Source information:
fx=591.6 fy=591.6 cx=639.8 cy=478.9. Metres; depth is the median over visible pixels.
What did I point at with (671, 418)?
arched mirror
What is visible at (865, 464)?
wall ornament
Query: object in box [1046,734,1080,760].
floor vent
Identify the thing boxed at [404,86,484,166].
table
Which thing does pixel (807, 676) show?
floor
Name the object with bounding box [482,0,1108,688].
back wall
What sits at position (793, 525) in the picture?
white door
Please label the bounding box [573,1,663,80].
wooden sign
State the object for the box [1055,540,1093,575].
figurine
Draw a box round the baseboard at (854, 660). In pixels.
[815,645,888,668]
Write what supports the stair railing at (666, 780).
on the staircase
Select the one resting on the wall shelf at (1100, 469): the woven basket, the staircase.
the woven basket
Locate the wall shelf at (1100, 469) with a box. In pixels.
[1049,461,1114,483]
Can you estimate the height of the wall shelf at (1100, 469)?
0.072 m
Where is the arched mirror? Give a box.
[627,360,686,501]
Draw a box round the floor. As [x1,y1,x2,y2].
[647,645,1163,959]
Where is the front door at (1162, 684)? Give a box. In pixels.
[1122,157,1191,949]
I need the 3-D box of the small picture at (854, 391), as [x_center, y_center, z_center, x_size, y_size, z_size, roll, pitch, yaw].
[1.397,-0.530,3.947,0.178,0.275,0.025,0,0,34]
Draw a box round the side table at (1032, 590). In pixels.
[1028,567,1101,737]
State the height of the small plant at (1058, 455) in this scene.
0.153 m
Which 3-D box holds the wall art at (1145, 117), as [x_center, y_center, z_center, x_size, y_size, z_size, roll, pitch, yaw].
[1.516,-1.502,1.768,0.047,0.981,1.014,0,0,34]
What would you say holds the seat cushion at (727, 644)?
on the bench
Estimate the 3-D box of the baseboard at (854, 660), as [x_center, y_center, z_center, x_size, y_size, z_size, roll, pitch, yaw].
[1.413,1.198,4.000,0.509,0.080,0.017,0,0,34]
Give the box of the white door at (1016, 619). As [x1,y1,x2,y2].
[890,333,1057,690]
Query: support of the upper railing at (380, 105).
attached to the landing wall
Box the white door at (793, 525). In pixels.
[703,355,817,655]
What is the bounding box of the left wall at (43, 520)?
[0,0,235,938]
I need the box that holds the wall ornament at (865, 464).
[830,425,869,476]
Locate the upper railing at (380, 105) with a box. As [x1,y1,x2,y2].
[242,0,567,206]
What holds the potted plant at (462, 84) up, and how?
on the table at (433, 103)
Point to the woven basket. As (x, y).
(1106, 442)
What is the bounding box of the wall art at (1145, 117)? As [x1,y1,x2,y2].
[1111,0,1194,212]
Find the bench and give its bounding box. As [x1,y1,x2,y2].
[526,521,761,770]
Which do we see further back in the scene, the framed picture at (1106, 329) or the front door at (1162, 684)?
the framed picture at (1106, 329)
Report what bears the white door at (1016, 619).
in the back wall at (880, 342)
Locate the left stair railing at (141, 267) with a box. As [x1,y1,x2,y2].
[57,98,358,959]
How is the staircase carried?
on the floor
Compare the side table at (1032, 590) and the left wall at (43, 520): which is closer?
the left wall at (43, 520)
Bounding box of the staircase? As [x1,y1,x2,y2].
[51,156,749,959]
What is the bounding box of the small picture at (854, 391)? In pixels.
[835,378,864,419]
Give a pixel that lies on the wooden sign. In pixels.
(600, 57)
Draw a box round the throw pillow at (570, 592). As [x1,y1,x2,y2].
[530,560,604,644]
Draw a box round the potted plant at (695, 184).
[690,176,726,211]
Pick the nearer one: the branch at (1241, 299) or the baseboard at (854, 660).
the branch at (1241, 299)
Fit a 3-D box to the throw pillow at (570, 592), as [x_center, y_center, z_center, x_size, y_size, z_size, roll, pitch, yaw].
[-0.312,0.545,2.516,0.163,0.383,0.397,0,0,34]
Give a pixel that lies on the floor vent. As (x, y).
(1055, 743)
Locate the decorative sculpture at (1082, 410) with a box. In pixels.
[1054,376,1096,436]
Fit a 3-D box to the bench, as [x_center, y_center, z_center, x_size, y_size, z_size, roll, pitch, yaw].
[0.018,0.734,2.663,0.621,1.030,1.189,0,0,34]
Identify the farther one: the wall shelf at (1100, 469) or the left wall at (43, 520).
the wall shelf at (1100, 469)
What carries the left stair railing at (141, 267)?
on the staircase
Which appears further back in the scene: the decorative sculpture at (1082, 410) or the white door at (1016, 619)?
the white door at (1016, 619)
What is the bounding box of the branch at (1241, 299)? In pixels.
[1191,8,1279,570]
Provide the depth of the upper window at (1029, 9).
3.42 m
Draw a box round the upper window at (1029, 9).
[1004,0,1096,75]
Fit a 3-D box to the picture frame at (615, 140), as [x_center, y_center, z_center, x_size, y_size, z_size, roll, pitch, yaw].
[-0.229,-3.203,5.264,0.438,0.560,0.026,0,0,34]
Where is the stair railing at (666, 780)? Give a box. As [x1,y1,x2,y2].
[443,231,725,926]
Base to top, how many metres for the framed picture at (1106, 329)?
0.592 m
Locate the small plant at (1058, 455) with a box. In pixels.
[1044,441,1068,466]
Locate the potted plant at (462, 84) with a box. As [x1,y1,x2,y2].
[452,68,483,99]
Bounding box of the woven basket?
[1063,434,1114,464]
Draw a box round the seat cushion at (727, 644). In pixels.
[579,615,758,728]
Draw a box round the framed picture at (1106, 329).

Activity: Each entry above needs to be duplicated exactly.

Your response:
fx=591.6 fy=591.6 cx=639.8 cy=478.9. Metres; depth is the median over visible pixels.
What did I point at with (671, 418)?
arched mirror
What is visible at (865, 464)?
wall ornament
Query: object in box [1046,734,1080,760].
floor vent
Identify the thing boxed at [404,86,484,166].
table
Which thing does pixel (807, 676) show?
floor
Name the object with bounding box [482,0,1108,688].
back wall
What sits at position (793, 525) in the picture?
white door
Please label the bounding box [573,1,663,80].
wooden sign
State the object for the box [1055,540,1093,575].
figurine
Draw a box round the baseboard at (854, 660). In pixels.
[815,645,888,668]
Write what supports the stair railing at (666, 780).
on the staircase
Select the one resting on the wall shelf at (1100, 469): the woven basket, the staircase.
the woven basket
Locate the wall shelf at (1100, 469) with a box. In pixels.
[1049,461,1114,483]
Can you estimate the height of the wall shelf at (1100, 469)?
0.072 m
Where is the arched mirror? Give a box.
[627,360,686,501]
Draw a box round the floor. As [x1,y1,x2,y2].
[647,645,1163,959]
Where is the front door at (1162, 684)? Give a box. In pixels.
[1122,157,1191,949]
I need the 3-D box of the small picture at (854, 391), as [x_center, y_center, z_center, x_size, y_size, z_size, roll, pitch, yaw].
[1.397,-0.530,3.947,0.178,0.275,0.025,0,0,34]
Draw a box round the side table at (1032, 590). In pixels.
[1028,567,1101,737]
State the height of the small plant at (1058, 455) in this scene.
0.153 m
Which 3-D box holds the wall art at (1145, 117), as [x_center, y_center, z_center, x_size, y_size, z_size, roll, pitch, yaw].
[1.516,-1.502,1.768,0.047,0.981,1.014,0,0,34]
What would you say holds the seat cushion at (727, 644)?
on the bench
Estimate the 3-D box of the baseboard at (854, 660), as [x_center, y_center, z_center, x_size, y_size, z_size, roll, pitch, yaw].
[1.413,1.198,4.000,0.509,0.080,0.017,0,0,34]
Give the box of the white door at (1016, 619). As [x1,y1,x2,y2].
[890,333,1057,690]
Query: support of the upper railing at (380, 105).
attached to the landing wall
Box the white door at (793, 525). In pixels.
[703,355,817,655]
What is the bounding box of the left wall at (43, 520)?
[0,0,235,938]
I need the box that holds the wall ornament at (865, 464).
[830,425,869,476]
Locate the upper railing at (380, 105) with a box. As [x1,y1,x2,y2].
[242,0,567,206]
What holds the potted plant at (462, 84) up, and how?
on the table at (433, 103)
Point to the woven basket. As (x, y).
(1106, 442)
What is the bounding box of the wall art at (1145, 117)? As [x1,y1,x2,y2].
[1111,0,1194,212]
Find the bench and give its bounding box. As [x1,y1,x2,y2].
[526,521,761,770]
Which do we see further back in the scene, the framed picture at (1106, 329) or the front door at (1162, 684)?
the framed picture at (1106, 329)
Report what bears the white door at (1016, 619).
in the back wall at (880, 342)
Locate the left stair railing at (141, 267) with a box. As [x1,y1,x2,y2].
[57,98,358,959]
How is the staircase carried?
on the floor
Compare the side table at (1032, 590) and the left wall at (43, 520): which is closer?
the left wall at (43, 520)
Bounding box of the staircase? As [x1,y1,x2,y2].
[51,156,749,959]
What is the bounding box of the small picture at (854, 391)? In pixels.
[835,378,864,419]
Give a pixel that lies on the wooden sign. In pixels.
(600, 57)
Draw a box round the throw pillow at (570, 592). As [x1,y1,x2,y2].
[530,560,604,644]
Draw a box round the potted plant at (695, 184).
[690,176,726,211]
Pick the nearer one: the branch at (1241, 299) or the baseboard at (854, 660).
the branch at (1241, 299)
Fit a 3-D box to the throw pillow at (570, 592), as [x_center, y_center, z_center, x_size, y_size, z_size, roll, pitch, yaw].
[-0.312,0.545,2.516,0.163,0.383,0.397,0,0,34]
Give a pixel that lies on the floor vent. As (x, y).
(1055, 743)
Locate the decorative sculpture at (1082, 410) with a box. In pixels.
[1054,376,1096,436]
Fit a 3-D box to the bench, as [x_center, y_center, z_center, x_size, y_size, z_size, roll, pitch, yaw].
[0.018,0.734,2.663,0.621,1.030,1.189,0,0,34]
Identify the farther one: the wall shelf at (1100, 469) or the left wall at (43, 520).
the wall shelf at (1100, 469)
What carries the left stair railing at (141, 267)?
on the staircase
Which appears further back in the scene: the decorative sculpture at (1082, 410) or the white door at (1016, 619)?
the white door at (1016, 619)
What is the bounding box of the branch at (1241, 299)? In pixels.
[1191,8,1279,570]
Provide the depth of the upper window at (1029, 9).
3.42 m
Draw a box round the upper window at (1029, 9).
[1004,0,1096,75]
Fit a 3-D box to the picture frame at (615, 140), as [x_center, y_center, z_center, x_size, y_size, z_size, roll, pitch, yaw].
[-0.229,-3.203,5.264,0.438,0.560,0.026,0,0,34]
Where is the stair railing at (666, 780)? Give a box. As [x1,y1,x2,y2].
[443,231,725,926]
Base to top, how many metres for the framed picture at (1106, 329)?
0.592 m
Locate the small plant at (1058, 455) with a box. In pixels.
[1044,441,1068,466]
Locate the potted plant at (462, 84) with a box. As [x1,y1,x2,y2].
[452,68,483,99]
Bounding box of the woven basket?
[1063,434,1114,464]
Draw a box round the seat cushion at (727, 644). In pixels.
[579,615,758,728]
Draw a box round the framed picture at (1106, 329).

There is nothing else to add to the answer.